Transcribed page lines

--------

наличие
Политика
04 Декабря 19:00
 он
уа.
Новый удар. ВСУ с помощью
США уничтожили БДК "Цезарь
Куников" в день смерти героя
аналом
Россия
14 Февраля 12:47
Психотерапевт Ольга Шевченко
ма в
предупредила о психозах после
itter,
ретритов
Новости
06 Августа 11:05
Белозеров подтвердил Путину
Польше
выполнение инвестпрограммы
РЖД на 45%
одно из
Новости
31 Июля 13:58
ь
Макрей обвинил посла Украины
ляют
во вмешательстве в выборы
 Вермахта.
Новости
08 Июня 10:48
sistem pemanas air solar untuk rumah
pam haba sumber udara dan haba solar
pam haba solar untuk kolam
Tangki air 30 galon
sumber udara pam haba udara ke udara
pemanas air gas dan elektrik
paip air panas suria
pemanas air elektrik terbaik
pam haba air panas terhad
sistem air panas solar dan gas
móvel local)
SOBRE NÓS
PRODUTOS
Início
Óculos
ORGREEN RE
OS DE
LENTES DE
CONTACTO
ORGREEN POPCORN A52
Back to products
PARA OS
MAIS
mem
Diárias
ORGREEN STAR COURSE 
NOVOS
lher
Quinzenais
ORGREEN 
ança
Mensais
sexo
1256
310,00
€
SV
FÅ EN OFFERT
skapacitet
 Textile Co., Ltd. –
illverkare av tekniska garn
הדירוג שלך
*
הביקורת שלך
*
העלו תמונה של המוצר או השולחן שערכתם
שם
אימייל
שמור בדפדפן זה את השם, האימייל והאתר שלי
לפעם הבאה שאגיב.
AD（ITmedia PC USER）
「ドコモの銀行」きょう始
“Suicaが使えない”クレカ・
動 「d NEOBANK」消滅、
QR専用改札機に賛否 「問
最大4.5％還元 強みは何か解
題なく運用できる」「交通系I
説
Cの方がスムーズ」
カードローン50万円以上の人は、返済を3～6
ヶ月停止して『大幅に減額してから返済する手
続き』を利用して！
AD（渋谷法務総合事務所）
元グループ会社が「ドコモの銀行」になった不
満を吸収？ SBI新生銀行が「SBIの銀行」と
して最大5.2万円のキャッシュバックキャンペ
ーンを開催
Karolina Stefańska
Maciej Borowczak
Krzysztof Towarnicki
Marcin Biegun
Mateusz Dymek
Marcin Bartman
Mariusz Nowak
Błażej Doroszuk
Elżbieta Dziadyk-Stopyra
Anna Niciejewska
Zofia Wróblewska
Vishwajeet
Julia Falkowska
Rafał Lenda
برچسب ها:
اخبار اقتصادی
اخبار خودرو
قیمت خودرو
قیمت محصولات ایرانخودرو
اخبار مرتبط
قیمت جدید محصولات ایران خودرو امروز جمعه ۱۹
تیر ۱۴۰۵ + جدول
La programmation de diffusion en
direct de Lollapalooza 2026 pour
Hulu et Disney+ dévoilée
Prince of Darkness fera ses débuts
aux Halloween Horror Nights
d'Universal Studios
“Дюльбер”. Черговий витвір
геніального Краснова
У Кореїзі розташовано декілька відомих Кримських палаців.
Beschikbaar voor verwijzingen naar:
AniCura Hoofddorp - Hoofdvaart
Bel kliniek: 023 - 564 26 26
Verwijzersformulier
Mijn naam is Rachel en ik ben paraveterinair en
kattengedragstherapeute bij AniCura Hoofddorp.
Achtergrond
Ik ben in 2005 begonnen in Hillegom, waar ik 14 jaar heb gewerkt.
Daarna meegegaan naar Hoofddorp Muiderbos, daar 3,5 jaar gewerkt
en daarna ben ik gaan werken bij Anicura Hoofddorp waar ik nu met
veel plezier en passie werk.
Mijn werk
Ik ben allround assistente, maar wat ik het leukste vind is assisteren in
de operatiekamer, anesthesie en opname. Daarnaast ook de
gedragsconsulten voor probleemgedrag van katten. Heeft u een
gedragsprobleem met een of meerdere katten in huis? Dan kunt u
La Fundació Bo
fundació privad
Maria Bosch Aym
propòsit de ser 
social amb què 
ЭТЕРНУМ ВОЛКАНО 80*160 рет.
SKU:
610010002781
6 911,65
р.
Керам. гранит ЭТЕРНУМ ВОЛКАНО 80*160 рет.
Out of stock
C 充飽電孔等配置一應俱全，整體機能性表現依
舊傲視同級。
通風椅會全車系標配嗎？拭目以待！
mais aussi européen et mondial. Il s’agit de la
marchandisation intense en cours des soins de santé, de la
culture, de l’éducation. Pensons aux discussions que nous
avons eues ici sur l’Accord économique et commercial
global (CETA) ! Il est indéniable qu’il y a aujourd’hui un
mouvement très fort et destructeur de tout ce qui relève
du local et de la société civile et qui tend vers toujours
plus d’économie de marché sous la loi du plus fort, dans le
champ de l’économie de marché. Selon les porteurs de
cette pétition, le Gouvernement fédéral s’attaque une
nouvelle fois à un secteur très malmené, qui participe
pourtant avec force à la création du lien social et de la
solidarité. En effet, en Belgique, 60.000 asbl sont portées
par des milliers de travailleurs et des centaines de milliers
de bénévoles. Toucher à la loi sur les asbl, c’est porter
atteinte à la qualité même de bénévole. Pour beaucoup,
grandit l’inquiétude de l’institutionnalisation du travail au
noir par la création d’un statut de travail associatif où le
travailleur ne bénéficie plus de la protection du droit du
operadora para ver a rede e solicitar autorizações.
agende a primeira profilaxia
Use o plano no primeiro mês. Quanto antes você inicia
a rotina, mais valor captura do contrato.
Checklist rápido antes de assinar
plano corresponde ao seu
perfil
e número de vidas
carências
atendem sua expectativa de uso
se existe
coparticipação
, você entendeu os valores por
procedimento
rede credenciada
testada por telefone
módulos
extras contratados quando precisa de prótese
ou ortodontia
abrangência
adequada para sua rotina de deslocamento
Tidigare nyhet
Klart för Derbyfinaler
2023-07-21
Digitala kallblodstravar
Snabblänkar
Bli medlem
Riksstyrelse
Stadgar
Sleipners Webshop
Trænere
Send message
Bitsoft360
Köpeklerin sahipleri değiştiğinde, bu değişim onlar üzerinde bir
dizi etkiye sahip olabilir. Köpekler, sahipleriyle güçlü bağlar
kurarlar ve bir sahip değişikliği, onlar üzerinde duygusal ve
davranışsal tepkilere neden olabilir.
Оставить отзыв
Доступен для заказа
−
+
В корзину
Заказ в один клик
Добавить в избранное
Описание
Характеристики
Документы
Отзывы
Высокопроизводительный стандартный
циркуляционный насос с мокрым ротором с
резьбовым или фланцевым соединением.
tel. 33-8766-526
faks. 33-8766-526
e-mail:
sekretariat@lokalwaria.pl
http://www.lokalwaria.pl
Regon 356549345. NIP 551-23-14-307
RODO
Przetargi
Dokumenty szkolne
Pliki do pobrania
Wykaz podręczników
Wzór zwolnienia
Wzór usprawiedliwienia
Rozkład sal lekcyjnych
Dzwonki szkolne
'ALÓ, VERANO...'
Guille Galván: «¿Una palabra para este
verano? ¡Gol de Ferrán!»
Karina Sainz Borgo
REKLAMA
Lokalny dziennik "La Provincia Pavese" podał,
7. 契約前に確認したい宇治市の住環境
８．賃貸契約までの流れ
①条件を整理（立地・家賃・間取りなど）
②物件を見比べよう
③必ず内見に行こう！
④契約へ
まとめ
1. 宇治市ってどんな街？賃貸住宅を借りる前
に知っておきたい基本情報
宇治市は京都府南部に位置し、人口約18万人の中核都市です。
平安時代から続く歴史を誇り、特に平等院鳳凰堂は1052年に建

--------

About this exercise: Identify every line above that contains the word "üzerinde" and copy each one. Case counts.

Response:
Köpeklerin sahipleri değiştiğinde, bu değişim onlar üzerinde bir
kurarlar ve bir sahip değişikliği, onlar üzerinde duygusal ve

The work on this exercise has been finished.